> Records for this exercise
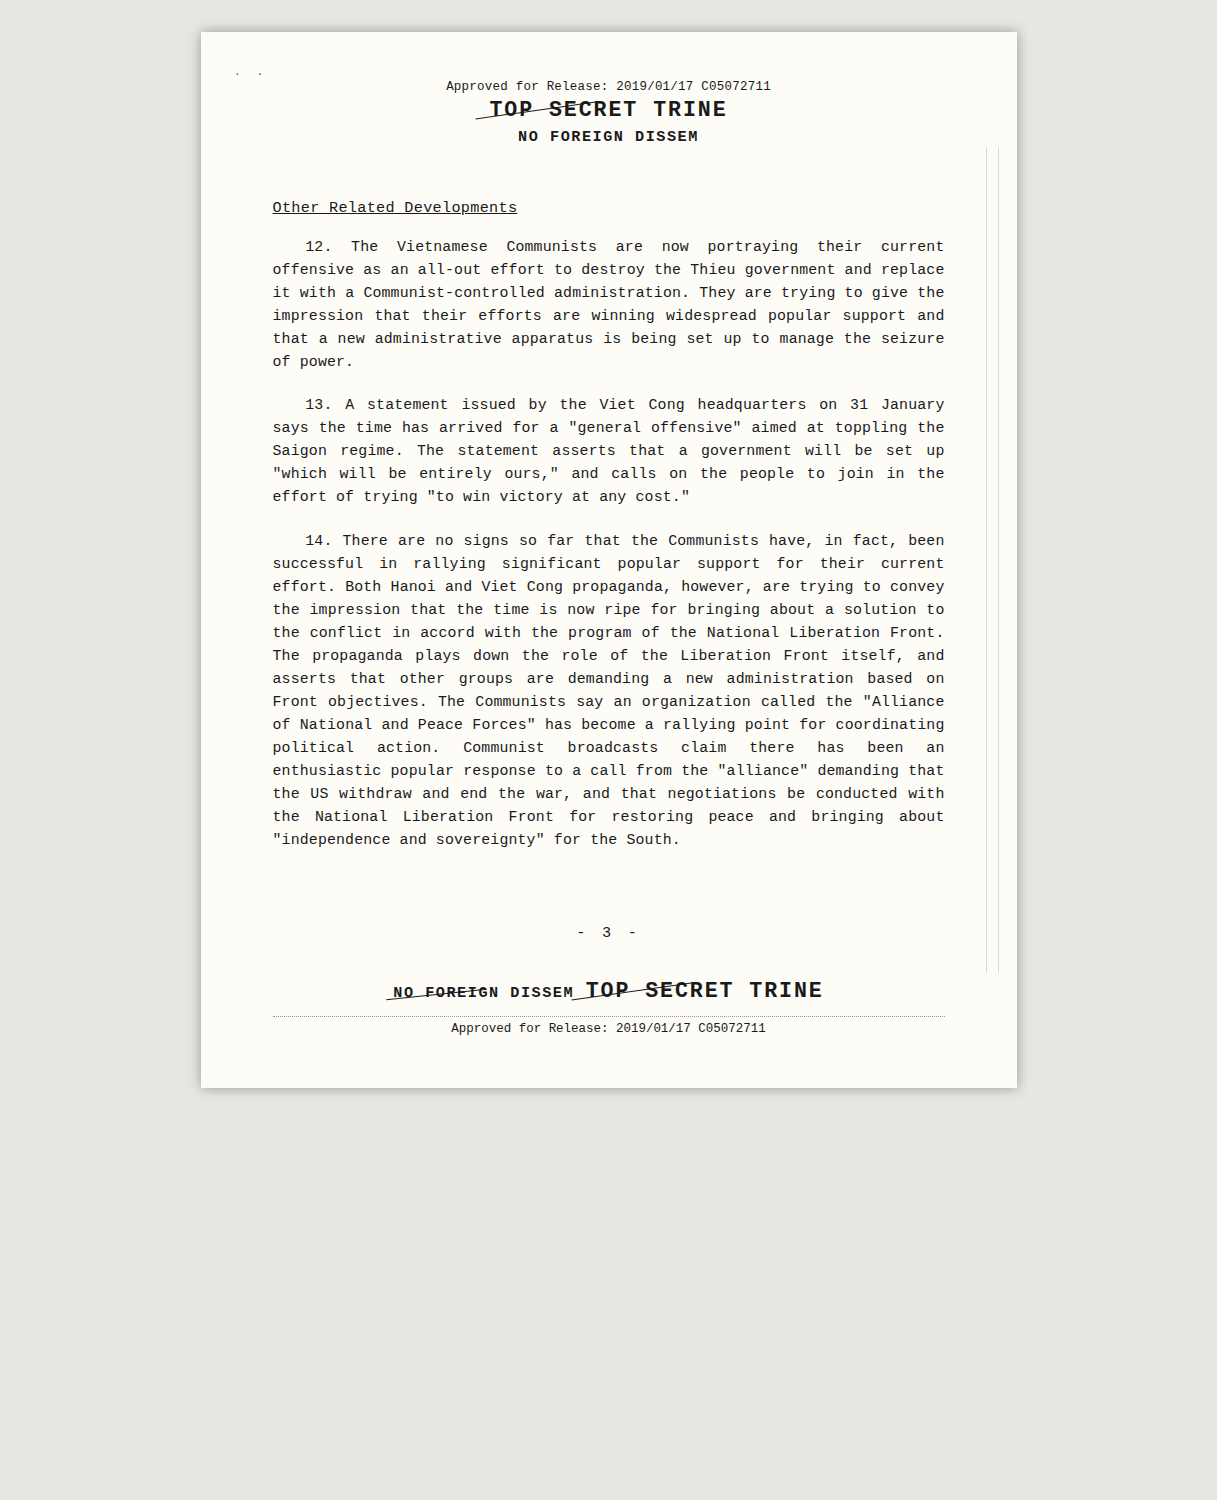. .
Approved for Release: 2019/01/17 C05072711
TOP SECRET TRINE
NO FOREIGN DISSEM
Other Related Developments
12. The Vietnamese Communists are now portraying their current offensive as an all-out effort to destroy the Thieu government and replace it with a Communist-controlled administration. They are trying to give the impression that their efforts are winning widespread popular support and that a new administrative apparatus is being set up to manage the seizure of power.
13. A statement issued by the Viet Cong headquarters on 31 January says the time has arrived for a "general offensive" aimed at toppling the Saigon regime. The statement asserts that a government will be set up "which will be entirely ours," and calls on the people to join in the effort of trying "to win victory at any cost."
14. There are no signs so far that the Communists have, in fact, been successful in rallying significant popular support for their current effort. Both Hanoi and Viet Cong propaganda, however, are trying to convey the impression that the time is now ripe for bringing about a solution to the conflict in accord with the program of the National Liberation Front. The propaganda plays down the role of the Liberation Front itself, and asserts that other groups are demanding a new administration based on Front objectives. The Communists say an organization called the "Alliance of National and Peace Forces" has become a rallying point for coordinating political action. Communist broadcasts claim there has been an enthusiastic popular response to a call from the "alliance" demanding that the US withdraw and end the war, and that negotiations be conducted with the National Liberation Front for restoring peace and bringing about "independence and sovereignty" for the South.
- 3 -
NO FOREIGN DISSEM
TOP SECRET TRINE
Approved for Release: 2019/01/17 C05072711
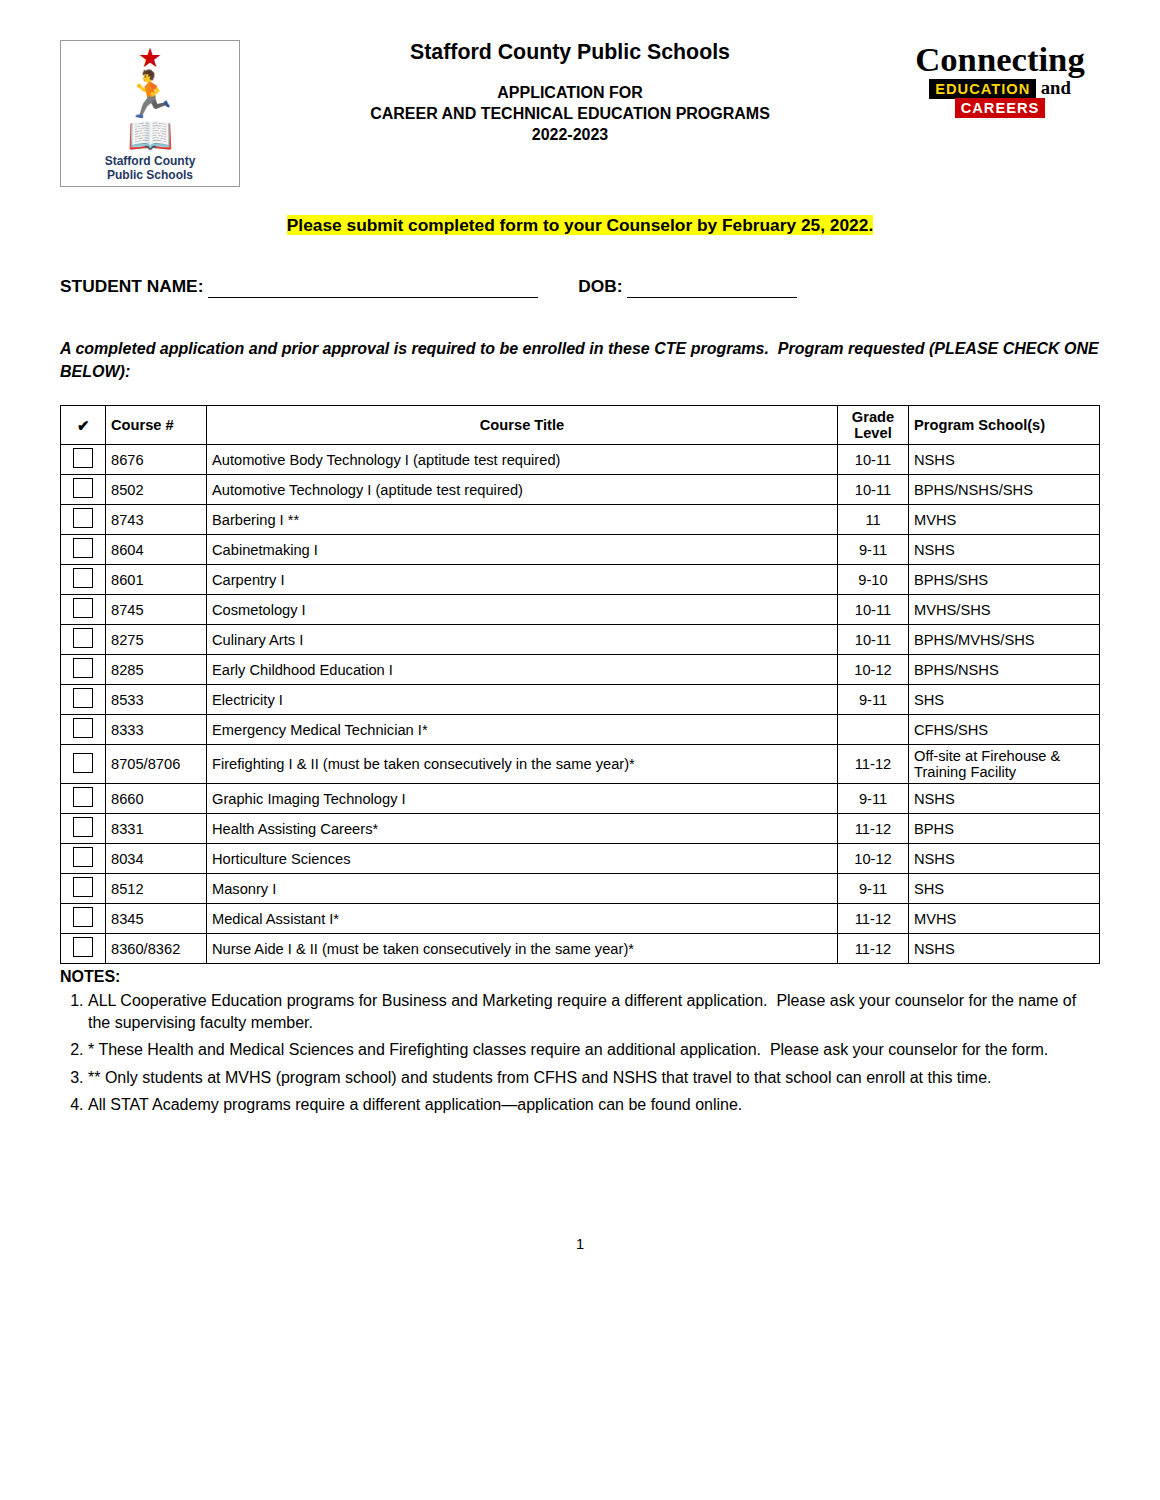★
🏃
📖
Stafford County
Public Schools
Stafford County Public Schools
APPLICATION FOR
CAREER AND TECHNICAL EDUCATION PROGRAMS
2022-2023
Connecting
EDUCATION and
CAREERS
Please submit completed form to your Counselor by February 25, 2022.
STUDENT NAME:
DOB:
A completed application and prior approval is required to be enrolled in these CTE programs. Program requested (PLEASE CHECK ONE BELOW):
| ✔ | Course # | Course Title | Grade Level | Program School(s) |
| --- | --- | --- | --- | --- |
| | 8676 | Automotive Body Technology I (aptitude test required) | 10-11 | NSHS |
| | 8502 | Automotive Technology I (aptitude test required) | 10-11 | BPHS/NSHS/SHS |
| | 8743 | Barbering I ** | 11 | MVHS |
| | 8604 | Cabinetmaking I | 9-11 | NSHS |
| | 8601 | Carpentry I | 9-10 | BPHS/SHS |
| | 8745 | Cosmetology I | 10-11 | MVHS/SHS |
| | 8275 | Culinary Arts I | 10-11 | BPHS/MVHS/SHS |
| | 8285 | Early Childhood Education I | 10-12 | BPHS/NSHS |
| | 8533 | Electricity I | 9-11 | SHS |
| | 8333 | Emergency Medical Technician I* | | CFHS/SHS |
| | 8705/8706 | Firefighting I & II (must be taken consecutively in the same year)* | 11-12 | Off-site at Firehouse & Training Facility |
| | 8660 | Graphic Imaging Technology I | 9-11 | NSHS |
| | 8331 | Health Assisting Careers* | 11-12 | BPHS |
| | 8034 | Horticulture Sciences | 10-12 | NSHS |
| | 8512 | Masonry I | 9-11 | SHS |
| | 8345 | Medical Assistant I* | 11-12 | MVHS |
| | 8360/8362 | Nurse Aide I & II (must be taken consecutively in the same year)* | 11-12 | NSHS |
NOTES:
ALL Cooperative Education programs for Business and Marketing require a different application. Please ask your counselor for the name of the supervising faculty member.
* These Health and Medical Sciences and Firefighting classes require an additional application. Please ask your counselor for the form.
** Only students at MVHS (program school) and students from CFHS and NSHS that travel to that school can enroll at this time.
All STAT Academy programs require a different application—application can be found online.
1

> Work item
Nothing but an exact copy of the data, without its images, should make up your answer.

> Your response
. .
Approved for Release: 2019/01/17 C05072711
TOP SECRET TRINE
NO FOREIGN DISSEM
Other Related Developments
12. The Vietnamese Communists are now portraying their current offensive as an all-out effort to destroy the Thieu government and replace it with a Communist-controlled administration. They are trying to give the impression that their efforts are winning widespread popular support and that a new administrative apparatus is being set up to manage the seizure of power.
13. A statement issued by the Viet Cong headquarters on 31 January says the time has arrived for a "general offensive" aimed at toppling the Saigon regime. The statement asserts that a government will be set up "which will be entirely ours," and calls on the people to join in the effort of trying "to win victory at any cost."
14. There are no signs so far that the Communists have, in fact, been successful in rallying significant popular support for their current effort. Both Hanoi and Viet Cong propaganda, however, are trying to convey the impression that the time is now ripe for bringing about a solution to the conflict in accord with the program of the National Liberation Front. The propaganda plays down the role of the Liberation Front itself, and asserts that other groups are demanding a new administration based on Front objectives. The Communists say an organization called the "Alliance of National and Peace Forces" has become a rallying point for coordinating political action. Communist broadcasts claim there has been an enthusiastic popular response to a call from the "alliance" demanding that the US withdraw and end the war, and that negotiations be conducted with the National Liberation Front for restoring peace and bringing about "independence and sovereignty" for the South.
- 3 -
NO FOREIGN DISSEM
TOP SECRET TRINE
Approved for Release: 2019/01/17 C05072711
★
🏃
📖
Stafford County
Public Schools
Stafford County Public Schools
APPLICATION FOR
CAREER AND TECHNICAL EDUCATION PROGRAMS
2022-2023
Connecting
EDUCATION and
CAREERS
Please submit completed form to your Counselor by February 25, 2022.
STUDENT NAME:
DOB:
A completed application and prior approval is required to be enrolled in these CTE programs. Program requested (PLEASE CHECK ONE BELOW):
| ✔ | Course # | Course Title | Grade Level | Program School(s) |
| --- | --- | --- | --- | --- |
| | 8676 | Automotive Body Technology I (aptitude test required) | 10-11 | NSHS |
| | 8502 | Automotive Technology I (aptitude test required) | 10-11 | BPHS/NSHS/SHS |
| | 8743 | Barbering I ** | 11 | MVHS |
| | 8604 | Cabinetmaking I | 9-11 | NSHS |
| | 8601 | Carpentry I | 9-10 | BPHS/SHS |
| | 8745 | Cosmetology I | 10-11 | MVHS/SHS |
| | 8275 | Culinary Arts I | 10-11 | BPHS/MVHS/SHS |
| | 8285 | Early Childhood Education I | 10-12 | BPHS/NSHS |
| | 8533 | Electricity I | 9-11 | SHS |
| | 8333 | Emergency Medical Technician I* | | CFHS/SHS |
| | 8705/8706 | Firefighting I & II (must be taken consecutively in the same year)* | 11-12 | Off-site at Firehouse & Training Facility |
| | 8660 | Graphic Imaging Technology I | 9-11 | NSHS |
| | 8331 | Health Assisting Careers* | 11-12 | BPHS |
| | 8034 | Horticulture Sciences | 10-12 | NSHS |
| | 8512 | Masonry I | 9-11 | SHS |
| | 8345 | Medical Assistant I* | 11-12 | MVHS |
| | 8360/8362 | Nurse Aide I & II (must be taken consecutively in the same year)* | 11-12 | NSHS |
NOTES:
ALL Cooperative Education programs for Business and Marketing require a different application. Please ask your counselor for the name of the supervising faculty member.
* These Health and Medical Sciences and Firefighting classes require an additional application. Please ask your counselor for the form.
** Only students at MVHS (program school) and students from CFHS and NSHS that travel to that school can enroll at this time.
All STAT Academy programs require a different application—application can be found online.
1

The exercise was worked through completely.